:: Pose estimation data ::

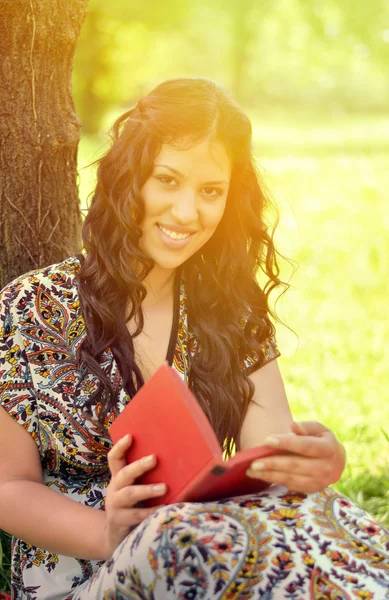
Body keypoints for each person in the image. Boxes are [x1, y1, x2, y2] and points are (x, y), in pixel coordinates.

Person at [0, 78, 388, 600]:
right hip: (83, 573)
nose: (187, 213)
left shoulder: (228, 307)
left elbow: (267, 461)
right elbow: (8, 488)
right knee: (170, 534)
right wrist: (109, 531)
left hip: (210, 550)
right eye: (167, 180)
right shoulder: (31, 306)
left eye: (211, 191)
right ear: (129, 178)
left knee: (324, 510)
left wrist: (315, 464)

:: How to complete this task ::
Your reply must contain each entry exactly as written and no pictures.

:: Expected answer ::
Body keypoints for each person in the image. Boxes are [x1, y1, x2, y2] and points are (x, y), in pixel coordinates.

Person at [0, 78, 388, 600]:
right hip: (83, 573)
nose: (187, 213)
left shoulder: (228, 307)
left elbow: (267, 461)
right elbow: (8, 488)
right knee: (170, 534)
right wrist: (109, 531)
left hip: (210, 550)
right eye: (167, 180)
right shoulder: (31, 306)
left eye: (211, 191)
right ear: (129, 178)
left knee: (324, 510)
left wrist: (315, 464)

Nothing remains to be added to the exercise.